Derivatives seem to be your first focus area. The past few months have seen BSE’s share in the F&O segment rise from low single digits to over 15%...
Derivatives is not a luxury for BSE, it is a necessity. If I don’t make derivatives active, there is no future for BSE. My understanding is that for anything to be successful, the important ingredient is the voice of the customer. So, we went to the market. The one question that I asked was, ‘If I have to survive, derivatives should be in existence. Tell me what I have to modify so you will look at me.’ The consistent reply was that we will look at you if you introduce derivatives on Sensex 30. They had additional conditions as well, like having the expiry on a separate day as it should not coincide with the existing expiries; reviewing the contract size to make it attractive and also bringing Bankex along with it. We relaunched in May [2023] and today 350 brokers are in, 13 software developers including TCS support us, my co-location space, which was languishing, is sold out. All these are happening, but it is still very rudimentary, and we have a very long path to travel.
It has been only a few months, but the results are clearly visible as the market share of BSE has gone up sharply...
Honestly, I am not looking at market share. I want 400 brokers to be enabled. I want 250 FPIs... currently, I have 50... I have a specific set of members in mind, who are in India but are not with BSE. I want to grow the second week, third week or the long-term monthly options. I want more institutional presence that brings balance and vibrancy in the cash market as well... because they will use the same infrastructure for the cash segment. That is how the derivatives journey has been and we are very happy that 1.5 million investors regularly trade Sensex derivatives. But it should be 15 million as we are aspiring to deepen the market.
You mentioned putting building blocks in place. Is that why the strategy worked this time, as this isn’t the first time that BSE has tried to revive the derivatives segment?
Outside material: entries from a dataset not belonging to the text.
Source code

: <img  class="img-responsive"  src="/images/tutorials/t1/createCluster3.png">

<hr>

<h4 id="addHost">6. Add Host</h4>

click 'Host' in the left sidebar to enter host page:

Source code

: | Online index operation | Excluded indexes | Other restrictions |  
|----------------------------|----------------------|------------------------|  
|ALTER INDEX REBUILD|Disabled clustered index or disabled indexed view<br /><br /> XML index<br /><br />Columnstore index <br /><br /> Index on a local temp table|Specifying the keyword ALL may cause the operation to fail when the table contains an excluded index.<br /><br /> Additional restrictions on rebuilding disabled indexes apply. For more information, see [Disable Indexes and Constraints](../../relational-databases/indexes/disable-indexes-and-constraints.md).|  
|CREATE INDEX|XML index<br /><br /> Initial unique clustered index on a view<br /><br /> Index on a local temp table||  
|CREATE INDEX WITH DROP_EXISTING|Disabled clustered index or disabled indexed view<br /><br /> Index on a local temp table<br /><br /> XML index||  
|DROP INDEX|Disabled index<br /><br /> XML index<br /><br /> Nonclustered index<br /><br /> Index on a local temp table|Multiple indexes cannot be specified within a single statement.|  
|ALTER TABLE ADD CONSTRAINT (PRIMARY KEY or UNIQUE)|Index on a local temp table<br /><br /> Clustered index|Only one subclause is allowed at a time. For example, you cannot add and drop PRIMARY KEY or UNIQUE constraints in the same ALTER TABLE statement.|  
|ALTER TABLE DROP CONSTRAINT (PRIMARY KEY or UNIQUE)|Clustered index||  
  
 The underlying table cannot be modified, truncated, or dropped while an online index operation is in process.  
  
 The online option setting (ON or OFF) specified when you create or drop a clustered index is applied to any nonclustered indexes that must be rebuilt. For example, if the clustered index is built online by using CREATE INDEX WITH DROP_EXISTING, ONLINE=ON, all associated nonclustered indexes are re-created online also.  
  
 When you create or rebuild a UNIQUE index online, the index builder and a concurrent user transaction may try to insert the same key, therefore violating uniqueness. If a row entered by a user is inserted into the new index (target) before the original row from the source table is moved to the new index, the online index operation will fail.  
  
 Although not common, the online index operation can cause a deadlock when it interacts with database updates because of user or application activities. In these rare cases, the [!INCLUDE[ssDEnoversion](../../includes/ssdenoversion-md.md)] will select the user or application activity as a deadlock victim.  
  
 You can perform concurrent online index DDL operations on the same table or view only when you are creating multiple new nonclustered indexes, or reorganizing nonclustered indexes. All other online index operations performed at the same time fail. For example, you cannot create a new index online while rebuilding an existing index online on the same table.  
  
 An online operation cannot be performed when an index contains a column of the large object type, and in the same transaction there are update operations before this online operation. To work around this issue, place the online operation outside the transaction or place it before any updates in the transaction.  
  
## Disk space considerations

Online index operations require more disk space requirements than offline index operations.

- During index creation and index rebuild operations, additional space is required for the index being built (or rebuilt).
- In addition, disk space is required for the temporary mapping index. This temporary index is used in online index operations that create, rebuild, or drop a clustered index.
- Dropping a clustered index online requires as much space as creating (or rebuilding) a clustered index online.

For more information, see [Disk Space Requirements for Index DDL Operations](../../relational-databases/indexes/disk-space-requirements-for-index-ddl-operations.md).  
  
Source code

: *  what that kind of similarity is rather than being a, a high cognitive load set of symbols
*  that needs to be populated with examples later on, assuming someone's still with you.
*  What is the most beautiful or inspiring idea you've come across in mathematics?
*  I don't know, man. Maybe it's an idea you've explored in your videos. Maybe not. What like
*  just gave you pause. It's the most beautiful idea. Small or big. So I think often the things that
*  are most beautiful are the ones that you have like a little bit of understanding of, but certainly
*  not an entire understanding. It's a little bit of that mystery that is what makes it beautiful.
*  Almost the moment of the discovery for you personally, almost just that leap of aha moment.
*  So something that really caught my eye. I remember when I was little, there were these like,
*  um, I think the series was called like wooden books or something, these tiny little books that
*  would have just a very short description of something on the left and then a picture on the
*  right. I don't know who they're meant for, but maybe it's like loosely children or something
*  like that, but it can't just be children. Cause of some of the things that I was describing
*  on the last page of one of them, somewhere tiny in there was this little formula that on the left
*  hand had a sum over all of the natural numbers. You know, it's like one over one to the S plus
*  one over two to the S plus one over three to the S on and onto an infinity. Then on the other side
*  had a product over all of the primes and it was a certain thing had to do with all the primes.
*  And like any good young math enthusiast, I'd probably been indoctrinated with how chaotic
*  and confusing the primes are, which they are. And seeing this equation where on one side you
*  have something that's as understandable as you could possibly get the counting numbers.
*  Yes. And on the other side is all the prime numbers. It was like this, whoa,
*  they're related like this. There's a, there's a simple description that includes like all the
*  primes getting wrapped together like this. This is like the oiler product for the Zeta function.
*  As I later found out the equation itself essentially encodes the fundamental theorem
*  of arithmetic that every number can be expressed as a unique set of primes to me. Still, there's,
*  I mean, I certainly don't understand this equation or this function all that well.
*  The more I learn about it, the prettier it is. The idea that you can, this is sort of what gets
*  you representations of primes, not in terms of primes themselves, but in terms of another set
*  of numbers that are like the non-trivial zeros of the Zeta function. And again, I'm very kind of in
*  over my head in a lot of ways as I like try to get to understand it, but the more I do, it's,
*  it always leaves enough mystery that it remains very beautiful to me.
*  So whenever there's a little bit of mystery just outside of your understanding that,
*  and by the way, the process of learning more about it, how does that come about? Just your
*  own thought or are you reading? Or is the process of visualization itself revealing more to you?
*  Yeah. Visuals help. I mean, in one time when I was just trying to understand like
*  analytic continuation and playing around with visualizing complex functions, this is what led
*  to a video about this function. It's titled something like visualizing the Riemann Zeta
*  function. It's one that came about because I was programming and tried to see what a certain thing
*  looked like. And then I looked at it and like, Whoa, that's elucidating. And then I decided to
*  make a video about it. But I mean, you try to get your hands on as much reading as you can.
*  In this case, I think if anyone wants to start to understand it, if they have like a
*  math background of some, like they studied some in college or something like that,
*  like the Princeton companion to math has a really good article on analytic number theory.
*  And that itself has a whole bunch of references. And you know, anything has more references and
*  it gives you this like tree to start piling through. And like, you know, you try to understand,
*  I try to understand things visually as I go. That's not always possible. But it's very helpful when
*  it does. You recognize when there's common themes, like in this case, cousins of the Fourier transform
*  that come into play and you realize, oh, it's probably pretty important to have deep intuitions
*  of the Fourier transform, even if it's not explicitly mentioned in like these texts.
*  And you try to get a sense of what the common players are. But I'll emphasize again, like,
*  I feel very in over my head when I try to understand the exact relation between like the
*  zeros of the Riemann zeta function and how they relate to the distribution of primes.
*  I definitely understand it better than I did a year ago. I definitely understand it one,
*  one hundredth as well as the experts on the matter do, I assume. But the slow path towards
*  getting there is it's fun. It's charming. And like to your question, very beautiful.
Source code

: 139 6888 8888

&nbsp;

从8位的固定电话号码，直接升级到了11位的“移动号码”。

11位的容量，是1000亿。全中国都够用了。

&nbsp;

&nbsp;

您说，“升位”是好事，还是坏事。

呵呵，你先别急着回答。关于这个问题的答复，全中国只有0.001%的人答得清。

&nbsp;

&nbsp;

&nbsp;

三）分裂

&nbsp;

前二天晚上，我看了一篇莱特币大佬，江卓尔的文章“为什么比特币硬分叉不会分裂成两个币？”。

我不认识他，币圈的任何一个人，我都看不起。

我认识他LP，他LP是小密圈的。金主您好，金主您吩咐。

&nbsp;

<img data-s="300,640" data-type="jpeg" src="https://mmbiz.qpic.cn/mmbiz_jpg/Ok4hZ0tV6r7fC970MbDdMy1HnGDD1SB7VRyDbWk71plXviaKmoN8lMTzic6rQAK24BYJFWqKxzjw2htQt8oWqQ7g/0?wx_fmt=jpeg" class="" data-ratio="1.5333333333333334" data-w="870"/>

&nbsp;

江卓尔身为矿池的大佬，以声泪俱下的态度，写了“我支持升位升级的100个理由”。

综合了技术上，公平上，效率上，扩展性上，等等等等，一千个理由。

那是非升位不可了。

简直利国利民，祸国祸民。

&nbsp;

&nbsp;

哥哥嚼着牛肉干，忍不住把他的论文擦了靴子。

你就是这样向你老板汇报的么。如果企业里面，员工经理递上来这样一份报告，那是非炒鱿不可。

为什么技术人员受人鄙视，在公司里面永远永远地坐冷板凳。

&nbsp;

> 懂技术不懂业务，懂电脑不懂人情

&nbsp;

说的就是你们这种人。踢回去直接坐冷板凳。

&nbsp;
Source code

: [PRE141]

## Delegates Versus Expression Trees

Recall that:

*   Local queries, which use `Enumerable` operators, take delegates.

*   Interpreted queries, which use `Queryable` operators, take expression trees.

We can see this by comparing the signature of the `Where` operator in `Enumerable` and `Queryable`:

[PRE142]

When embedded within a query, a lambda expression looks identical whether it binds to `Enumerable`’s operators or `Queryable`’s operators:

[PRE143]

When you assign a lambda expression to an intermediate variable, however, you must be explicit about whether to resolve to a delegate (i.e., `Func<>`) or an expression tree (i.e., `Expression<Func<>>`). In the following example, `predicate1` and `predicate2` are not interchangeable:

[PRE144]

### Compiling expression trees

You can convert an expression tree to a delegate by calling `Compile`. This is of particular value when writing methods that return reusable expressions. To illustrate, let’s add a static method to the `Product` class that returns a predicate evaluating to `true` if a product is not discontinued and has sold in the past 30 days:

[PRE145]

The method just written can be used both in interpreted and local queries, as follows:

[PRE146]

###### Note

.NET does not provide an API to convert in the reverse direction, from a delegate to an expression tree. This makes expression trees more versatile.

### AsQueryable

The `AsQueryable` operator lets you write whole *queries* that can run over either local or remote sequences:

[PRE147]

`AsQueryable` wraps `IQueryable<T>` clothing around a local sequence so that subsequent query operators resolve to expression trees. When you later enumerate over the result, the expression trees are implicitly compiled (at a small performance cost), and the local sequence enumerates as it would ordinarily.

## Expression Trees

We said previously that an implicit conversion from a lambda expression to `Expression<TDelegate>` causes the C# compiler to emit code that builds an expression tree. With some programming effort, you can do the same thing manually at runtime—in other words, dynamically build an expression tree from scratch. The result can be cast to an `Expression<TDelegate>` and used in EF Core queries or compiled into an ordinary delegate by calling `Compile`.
I can’t take credit for whatever success we have seen. Those who should take credit for the success are the brokers who gave me correct guidance, and my employees. We are working in a 150-year-old organisation and consistently we have seen reduction in volumes. In such an organisation, for the employees to suddenly gear up and say ‘Look, this man is asking me to work more; I should work more,’—I consider it as a big act of kindness. In the [past] 11 months, I would have done at least four to five town halls with not just BSE alone, but the entire BSE group. I told them I want to make this organisation vibrant, but I am finding these challenges. I told them we all will have to be very cautious about regulation, compliance and governance. I told them that you need to tell me and advise me what the weaknesses are, what resources you want, how I can garner those resources. If at all I can say that we are moving towards success, the credit does not go to me; it is because of so many people, including the board, who are supporting me.